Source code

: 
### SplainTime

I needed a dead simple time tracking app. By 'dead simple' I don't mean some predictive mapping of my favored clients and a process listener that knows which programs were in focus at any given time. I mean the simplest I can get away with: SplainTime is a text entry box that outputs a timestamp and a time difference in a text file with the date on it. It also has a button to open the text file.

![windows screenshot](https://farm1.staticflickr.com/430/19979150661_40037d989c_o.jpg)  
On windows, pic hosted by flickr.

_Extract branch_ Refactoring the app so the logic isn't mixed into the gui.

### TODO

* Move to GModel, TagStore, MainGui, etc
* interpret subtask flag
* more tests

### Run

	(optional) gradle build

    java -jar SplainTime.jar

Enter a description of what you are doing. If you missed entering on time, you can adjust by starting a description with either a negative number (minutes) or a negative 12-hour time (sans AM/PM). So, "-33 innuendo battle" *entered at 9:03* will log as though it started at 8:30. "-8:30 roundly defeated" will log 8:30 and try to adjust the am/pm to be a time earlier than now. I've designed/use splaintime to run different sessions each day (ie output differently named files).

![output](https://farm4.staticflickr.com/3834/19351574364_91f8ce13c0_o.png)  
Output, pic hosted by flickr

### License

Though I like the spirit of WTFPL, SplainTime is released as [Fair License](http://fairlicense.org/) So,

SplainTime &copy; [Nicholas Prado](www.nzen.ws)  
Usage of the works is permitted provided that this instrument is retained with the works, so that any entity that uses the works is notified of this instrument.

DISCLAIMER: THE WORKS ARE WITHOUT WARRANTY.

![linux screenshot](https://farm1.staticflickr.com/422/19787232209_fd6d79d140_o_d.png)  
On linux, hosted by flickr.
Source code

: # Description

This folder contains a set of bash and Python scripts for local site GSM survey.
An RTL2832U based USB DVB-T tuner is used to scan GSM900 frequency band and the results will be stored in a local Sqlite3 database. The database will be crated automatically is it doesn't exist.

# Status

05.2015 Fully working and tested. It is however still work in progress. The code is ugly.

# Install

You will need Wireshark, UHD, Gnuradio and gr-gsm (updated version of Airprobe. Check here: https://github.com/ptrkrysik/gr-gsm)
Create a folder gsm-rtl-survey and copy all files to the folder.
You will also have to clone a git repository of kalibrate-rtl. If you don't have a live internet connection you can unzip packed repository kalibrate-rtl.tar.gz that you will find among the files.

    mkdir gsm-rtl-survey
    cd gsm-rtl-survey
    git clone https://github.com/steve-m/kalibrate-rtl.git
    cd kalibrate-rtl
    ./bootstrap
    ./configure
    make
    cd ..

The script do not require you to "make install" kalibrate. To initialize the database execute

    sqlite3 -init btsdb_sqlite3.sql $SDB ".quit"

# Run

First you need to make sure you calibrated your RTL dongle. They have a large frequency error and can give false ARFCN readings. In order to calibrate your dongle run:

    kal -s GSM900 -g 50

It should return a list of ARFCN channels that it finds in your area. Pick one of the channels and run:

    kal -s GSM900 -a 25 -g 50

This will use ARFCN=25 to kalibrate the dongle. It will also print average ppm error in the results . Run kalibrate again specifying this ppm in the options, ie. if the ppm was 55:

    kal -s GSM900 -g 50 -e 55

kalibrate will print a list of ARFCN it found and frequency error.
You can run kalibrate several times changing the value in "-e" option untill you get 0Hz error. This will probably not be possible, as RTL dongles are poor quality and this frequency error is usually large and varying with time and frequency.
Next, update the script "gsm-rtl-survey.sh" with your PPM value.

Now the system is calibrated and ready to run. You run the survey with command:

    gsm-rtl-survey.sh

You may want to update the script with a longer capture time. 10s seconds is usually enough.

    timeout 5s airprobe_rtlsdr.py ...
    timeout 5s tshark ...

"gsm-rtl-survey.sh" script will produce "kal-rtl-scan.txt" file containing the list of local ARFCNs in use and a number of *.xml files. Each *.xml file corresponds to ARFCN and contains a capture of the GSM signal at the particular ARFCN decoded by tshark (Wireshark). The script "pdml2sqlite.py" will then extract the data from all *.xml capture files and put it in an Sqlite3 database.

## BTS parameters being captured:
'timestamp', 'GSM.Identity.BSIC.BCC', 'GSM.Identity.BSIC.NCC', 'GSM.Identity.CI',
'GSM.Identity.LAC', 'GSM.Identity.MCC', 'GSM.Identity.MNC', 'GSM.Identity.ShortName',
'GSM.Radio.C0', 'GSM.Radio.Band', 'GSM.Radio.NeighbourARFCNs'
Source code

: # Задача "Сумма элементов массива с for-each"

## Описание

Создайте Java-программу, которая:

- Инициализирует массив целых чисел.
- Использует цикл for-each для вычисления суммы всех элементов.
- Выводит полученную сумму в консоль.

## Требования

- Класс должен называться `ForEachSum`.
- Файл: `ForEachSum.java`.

···

Problem description: From the records above, extract every line exactly as it stands.

Exercise response:
Source code

: 
### SplainTime

I needed a dead simple time tracking app. By 'dead simple' I don't mean some predictive mapping of my favored clients and a process listener that knows which programs were in focus at any given time. I mean the simplest I can get away with: SplainTime is a text entry box that outputs a timestamp and a time difference in a text file with the date on it. It also has a button to open the text file.

![windows screenshot](https://farm1.staticflickr.com/430/19979150661_40037d989c_o.jpg)  
On windows, pic hosted by flickr.

_Extract branch_ Refactoring the app so the logic isn't mixed into the gui.

### TODO

* Move to GModel, TagStore, MainGui, etc
* interpret subtask flag
* more tests

### Run

	(optional) gradle build

    java -jar SplainTime.jar

Enter a description of what you are doing. If you missed entering on time, you can adjust by starting a description with either a negative number (minutes) or a negative 12-hour time (sans AM/PM). So, "-33 innuendo battle" *entered at 9:03* will log as though it started at 8:30. "-8:30 roundly defeated" will log 8:30 and try to adjust the am/pm to be a time earlier than now. I've designed/use splaintime to run different sessions each day (ie output differently named files).

![output](https://farm4.staticflickr.com/3834/19351574364_91f8ce13c0_o.png)  
Output, pic hosted by flickr

### License

Though I like the spirit of WTFPL, SplainTime is released as [Fair License](http://fairlicense.org/) So,

SplainTime &copy; [Nicholas Prado](www.nzen.ws)  
Usage of the works is permitted provided that this instrument is retained with the works, so that any entity that uses the works is notified of this instrument.

DISCLAIMER: THE WORKS ARE WITHOUT WARRANTY.

![linux screenshot](https://farm1.staticflickr.com/422/19787232209_fd6d79d140_o_d.png)  
On linux, hosted by flickr.
Source code

: # Description

This folder contains a set of bash and Python scripts for local site GSM survey.
An RTL2832U based USB DVB-T tuner is used to scan GSM900 frequency band and the results will be stored in a local Sqlite3 database. The database will be crated automatically is it doesn't exist.

# Status

05.2015 Fully working and tested. It is however still work in progress. The code is ugly.

# Install

You will need Wireshark, UHD, Gnuradio and gr-gsm (updated version of Airprobe. Check here: https://github.com/ptrkrysik/gr-gsm)
Create a folder gsm-rtl-survey and copy all files to the folder.
You will also have to clone a git repository of kalibrate-rtl. If you don't have a live internet connection you can unzip packed repository kalibrate-rtl.tar.gz that you will find among the files.

    mkdir gsm-rtl-survey
    cd gsm-rtl-survey
    git clone https://github.com/steve-m/kalibrate-rtl.git
    cd kalibrate-rtl
    ./bootstrap
    ./configure
    make
    cd ..

The script do not require you to "make install" kalibrate. To initialize the database execute

    sqlite3 -init btsdb_sqlite3.sql $SDB ".quit"

# Run

First you need to make sure you calibrated your RTL dongle. They have a large frequency error and can give false ARFCN readings. In order to calibrate your dongle run:

    kal -s GSM900 -g 50

It should return a list of ARFCN channels that it finds in your area. Pick one of the channels and run:

    kal -s GSM900 -a 25 -g 50

This will use ARFCN=25 to kalibrate the dongle. It will also print average ppm error in the results . Run kalibrate again specifying this ppm in the options, ie. if the ppm was 55:

    kal -s GSM900 -g 50 -e 55

kalibrate will print a list of ARFCN it found and frequency error.
You can run kalibrate several times changing the value in "-e" option untill you get 0Hz error. This will probably not be possible, as RTL dongles are poor quality and this frequency error is usually large and varying with time and frequency.
Next, update the script "gsm-rtl-survey.sh" with your PPM value.

Now the system is calibrated and ready to run. You run the survey with command:

    gsm-rtl-survey.sh

You may want to update the script with a longer capture time. 10s seconds is usually enough.

    timeout 5s airprobe_rtlsdr.py ...
    timeout 5s tshark ...

"gsm-rtl-survey.sh" script will produce "kal-rtl-scan.txt" file containing the list of local ARFCNs in use and a number of *.xml files. Each *.xml file corresponds to ARFCN and contains a capture of the GSM signal at the particular ARFCN decoded by tshark (Wireshark). The script "pdml2sqlite.py" will then extract the data from all *.xml capture files and put it in an Sqlite3 database.

## BTS parameters being captured:
'timestamp', 'GSM.Identity.BSIC.BCC', 'GSM.Identity.BSIC.NCC', 'GSM.Identity.CI',
'GSM.Identity.LAC', 'GSM.Identity.MCC', 'GSM.Identity.MNC', 'GSM.Identity.ShortName',
'GSM.Radio.C0', 'GSM.Radio.Band', 'GSM.Radio.NeighbourARFCNs'
Source code

: # Задача "Сумма элементов массива с for-each"

## Описание

Создайте Java-программу, которая:

- Инициализирует массив целых чисел.
- Использует цикл for-each для вычисления суммы всех элементов.
- Выводит полученную сумму в консоль.

## Требования

- Класс должен называться `ForEachSum`.
- Файл: `ForEachSum.java`.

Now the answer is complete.